De officier van justitie heeft in het verzoekschrift aangekondigd niet ter zitting te zullen verschijnen. Van oordeel zijnde dat het verzoek geen nadere motivering of toelichting behoeft, heeft de rechtbank de officier van justitie niet telefonisch gehoord.

Standpunten ter zitting

De arts heeft naar voren gebracht dat er bij betrokkene sprake is van psychische stoornissen, zoals in de medische verklaring staat beschreven. Er is echter thans geen sprake (meer) van een onmiddellijk dreigend ernstig nadeel. Ook verzet betrokkene zich niet tegen de vormen van zorg die zij nodig heeft. Er is voldoende vertrouwen in betrokkene dat dit op vrijwillige basis in het ambulante kader kan plaatsvinden.
Door en namens betrokkene is afwijzing bepleit, omdat er geen sprake is van onmiddellijk dreigend ernstig nadeel. Betrokkene wil voorts graag naar huis en is bereid om mee te werken aan alle benodigde vormen van zorg in het ambulante kader.

Beoordeling

Uit de overgelegde stukken en het behandelde ter zitting is gebleken dat er ten aanzien van betrokkene sprake is van psychische stoornissen, te weten depressieve stemmingsstoornissen, middel gerelateerde en verslavingsstoornissen en persoonlijkheidsstoornissen.
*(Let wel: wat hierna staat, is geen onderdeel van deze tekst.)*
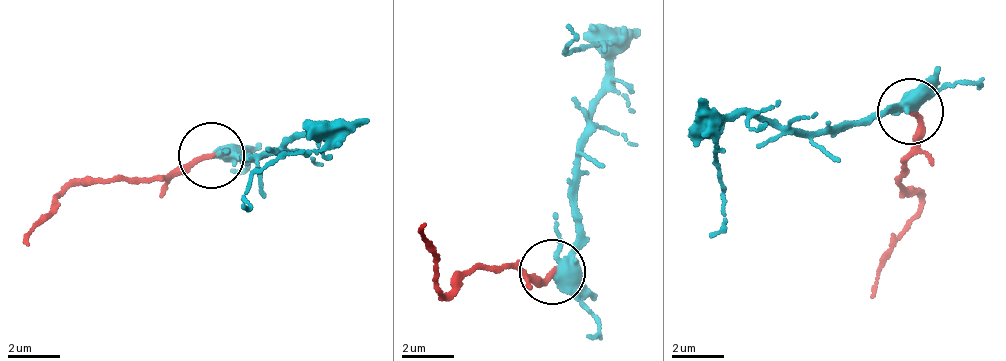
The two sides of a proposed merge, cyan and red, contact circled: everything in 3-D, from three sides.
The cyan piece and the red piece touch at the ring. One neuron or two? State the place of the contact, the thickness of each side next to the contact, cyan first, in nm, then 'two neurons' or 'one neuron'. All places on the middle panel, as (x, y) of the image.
(552, 272) | 360/200 nm | one neuron

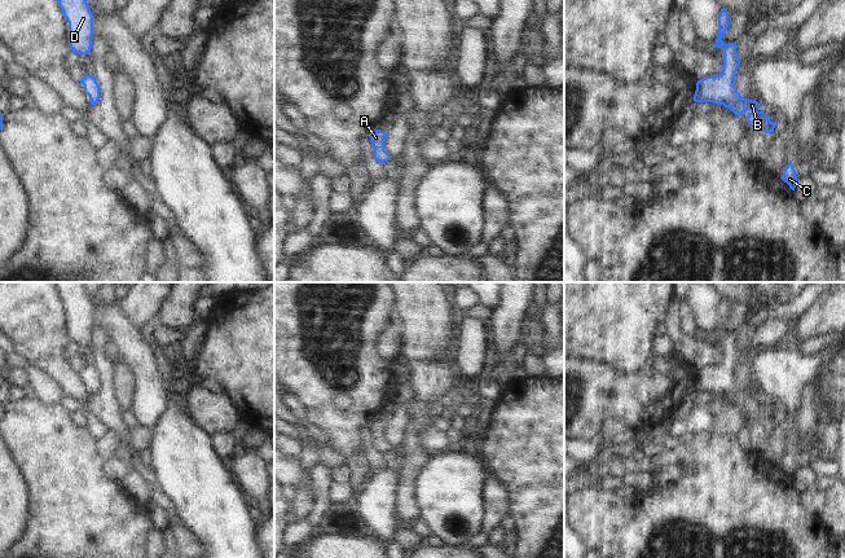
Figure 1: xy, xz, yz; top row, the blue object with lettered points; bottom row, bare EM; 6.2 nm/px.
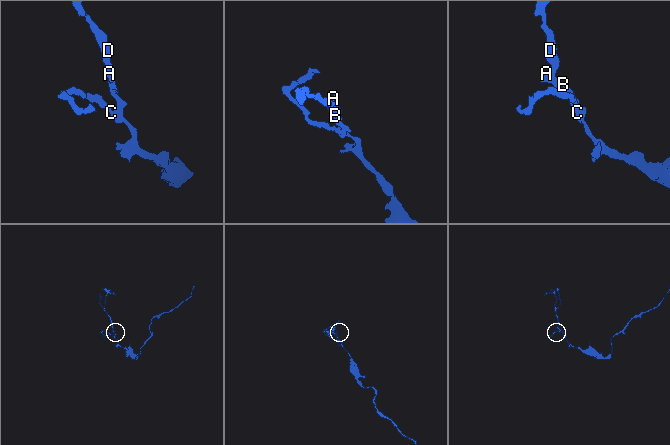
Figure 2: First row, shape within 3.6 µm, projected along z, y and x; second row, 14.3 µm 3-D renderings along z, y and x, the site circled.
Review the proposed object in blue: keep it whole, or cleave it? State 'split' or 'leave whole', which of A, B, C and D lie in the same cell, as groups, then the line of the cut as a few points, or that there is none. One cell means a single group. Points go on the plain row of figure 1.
leave whole; A B C D; no cut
Naar het oordeel van de rechtbank is echter onvoldoende gebleken dat uit deze stoornissen onmiddellijk dreigend ernstig nadeel voortvloeit. Voorts kan de zorg die betrokkene behoeft, op vrijwillige basis in het ambulante kader worden geboden, waardoor verplichte zorg nu niet noodzakelijk is. De rechtbank zal het verzoek strekkende tot het verlenen van een machtiging tot voortzetting van de crisismaatregel daarom afwijzen.

Beslissing

De rechtbank:
wijst het verzoek af.
Deze beschikking is gegeven door mr. M. Nijenhuis, rechter, bijgestaan door mr. R. Westerhof als griffier, en uitgesproken ter openbare zitting van 20 april 2020.
De schriftelijke uitwerking van deze beschikking is vastgesteld op 28 april 2020.
Tegen deze beschikking staat het rechtsmiddel van cassatie open.